VA policymakers might consider creating a tiered approach tailored specifically to the context of discharge or transfer decisions. This framework might correlate the amount of oversight to the gravity of the post-acute placement. For instance, because placement in a nursing home more substantially intrudes on an individual’s liberty than placement at assisted living facilities, one might expect greater committee oversight for nursing home placement than for assisted living placement.

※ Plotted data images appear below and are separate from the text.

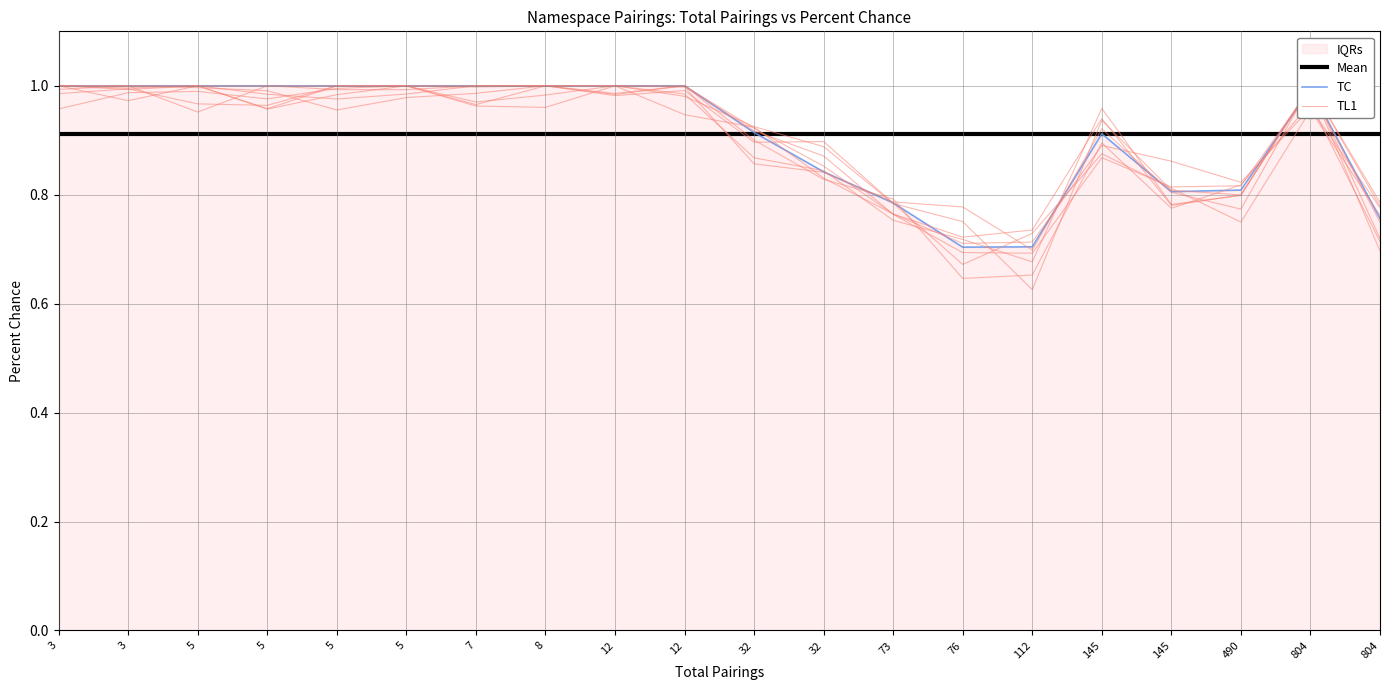

What is the total value across all series at 5?

2.9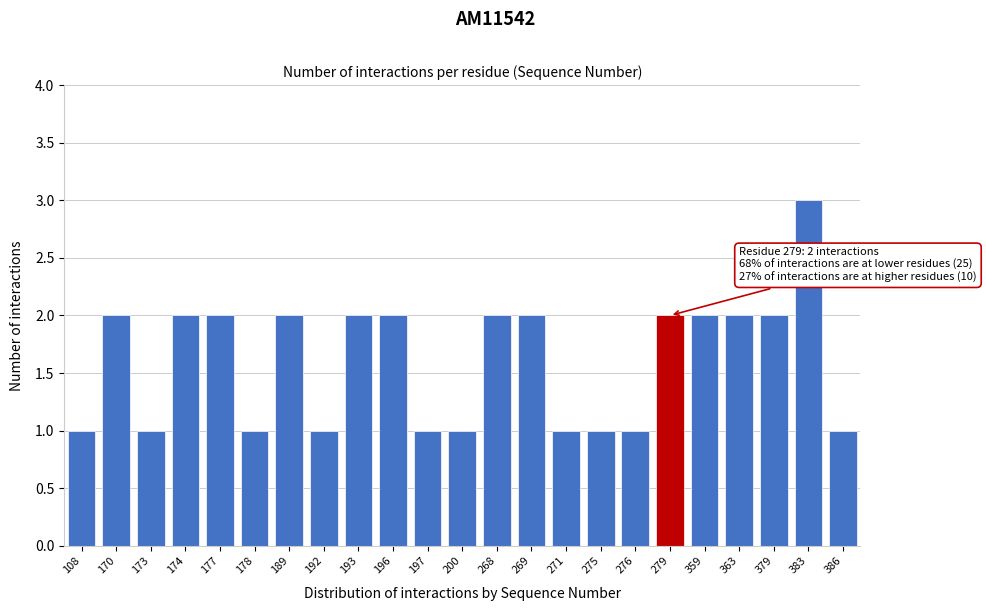

Reading right to left, what are all the values shown in this chart?

1	3	2	2	2	2	1	1	1	2	2	1	1	2	2	1	2	1	2	2	1	2	1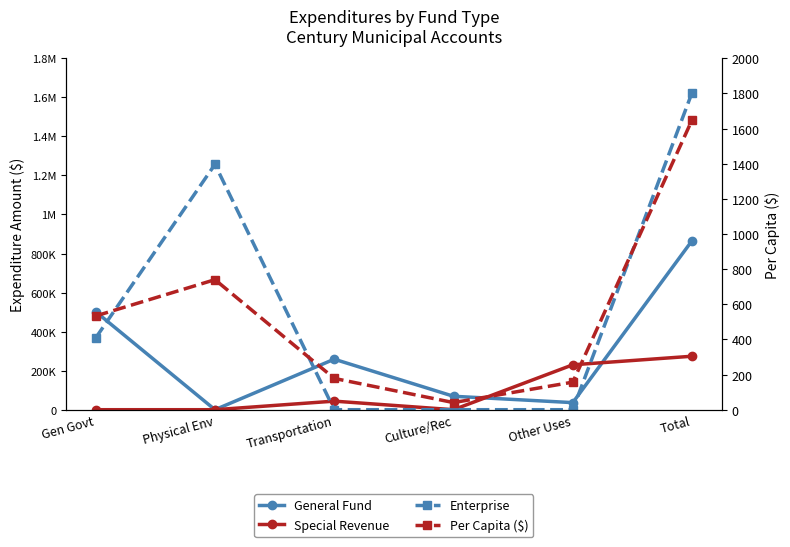

Reading left to right, extract all data points from this chart.

General Fund: Gen Govt=501987.0	Physical Env=0.0	Transportation=258700.0	Culture/Rec=68825.0	Other Uses=36301.0	Total=865813.0
Special Revenue: Gen Govt=0.0	Physical Env=0.0	Transportation=43891.0	Culture/Rec=0.0	Other Uses=230026.0	Total=273917.0
Enterprise: Gen Govt=367563.0	Physical Env=1256664.0	Transportation=0.0	Culture/Rec=0.0	Other Uses=0.0	Total=1624227.0
Per Capita ($): Gen Govt=533.5	Physical Env=740.1	Transportation=178.2	Culture/Rec=40.5	Other Uses=156.8	Total=1649.2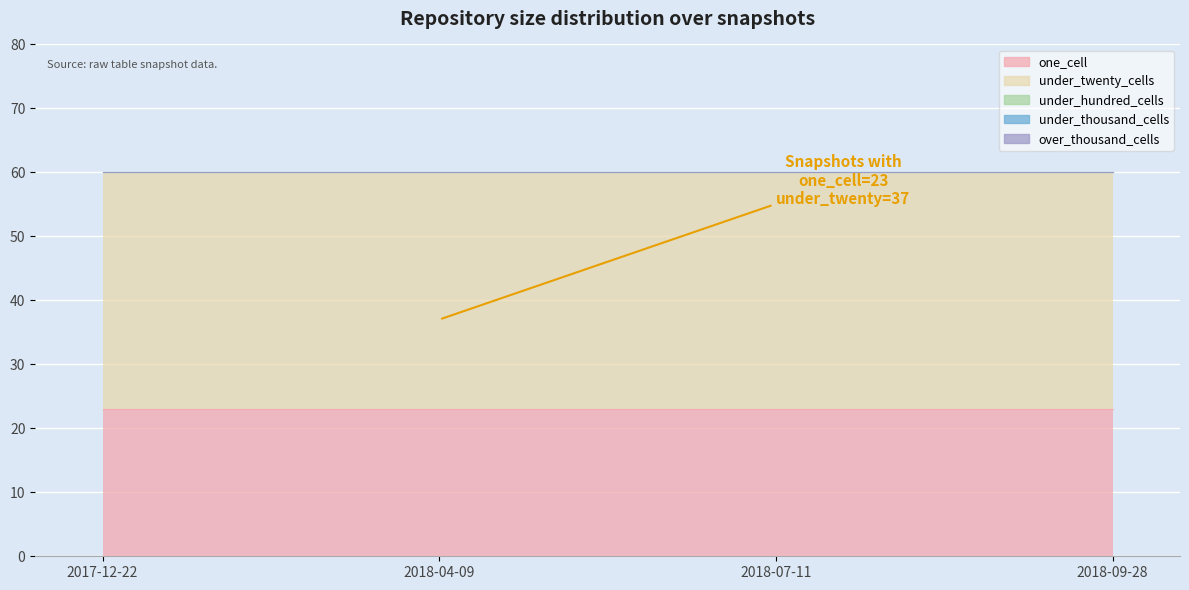

Which category has the highest value in the one_cell series?

2017-12-22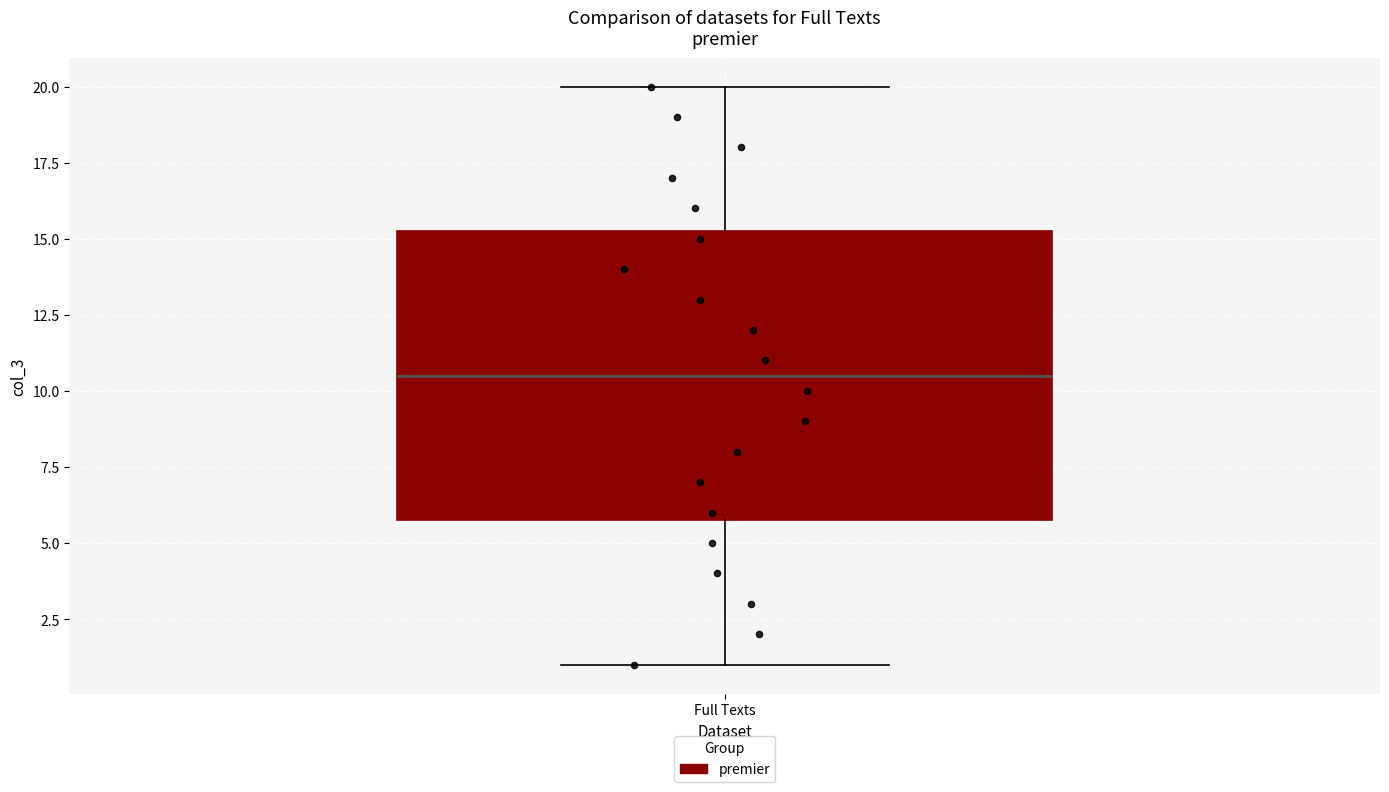

Read this box plot against the y-axis: the position of the median line, the range covered by the box, and the ends of both whiskers. The values are not printed on the chart, so give them approximately, as read against the axis.

median 10.5, box 6.0 to 15.5, whiskers 1.0 to 20.0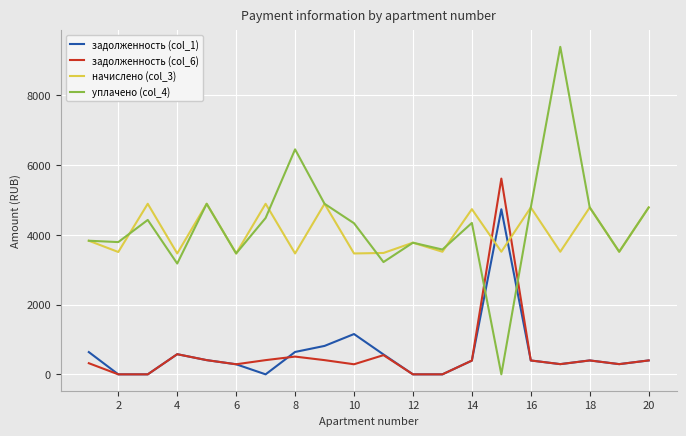

After their last crossing, which series has the higher values: уплачено (col_4) or задолженность (col_1)?

уплачено (col_4)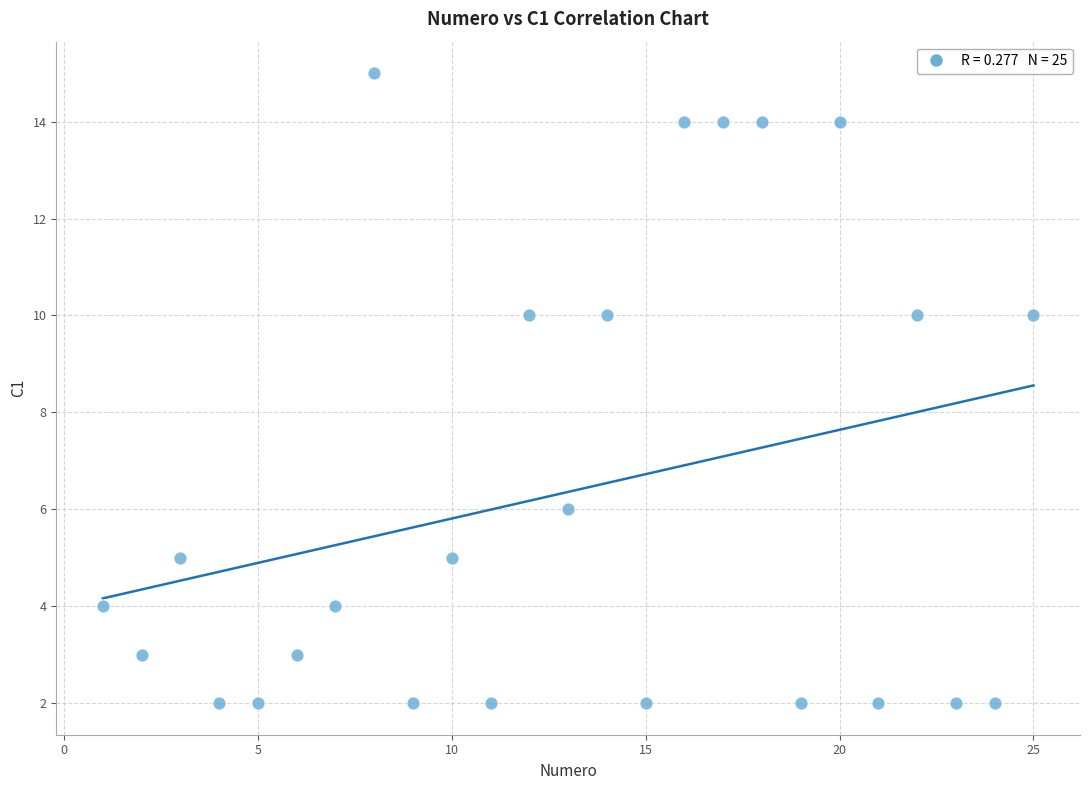

What is the range of X values (max minus min)?

24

To ensure this approach is as effective and as unbiased as possible, VA policymakers must draw upon the work of scholars such as Pope and Courtwright to thoughtfully define the structure of these committees. They should ensure that committee members exercise judgement free from VA resource pressures; that bioethicists are involved in the committee, alongside actors other than the treating physician who are familiar with the patient, such as social workers; and that committee members are diligent in seeking to determine what the patient would have wanted if they were not incapacitated.
Veterans deserve processes that carefully protect their best interests without financial or institutional bias. Granting the same institution seeking to discharge these patients the power to act as their legal guardian compromises the ethics of care. The VA and DOJ should reconsider this unprecedented approach and instead pursue a tiered approach that prioritizes the best interests of veterans.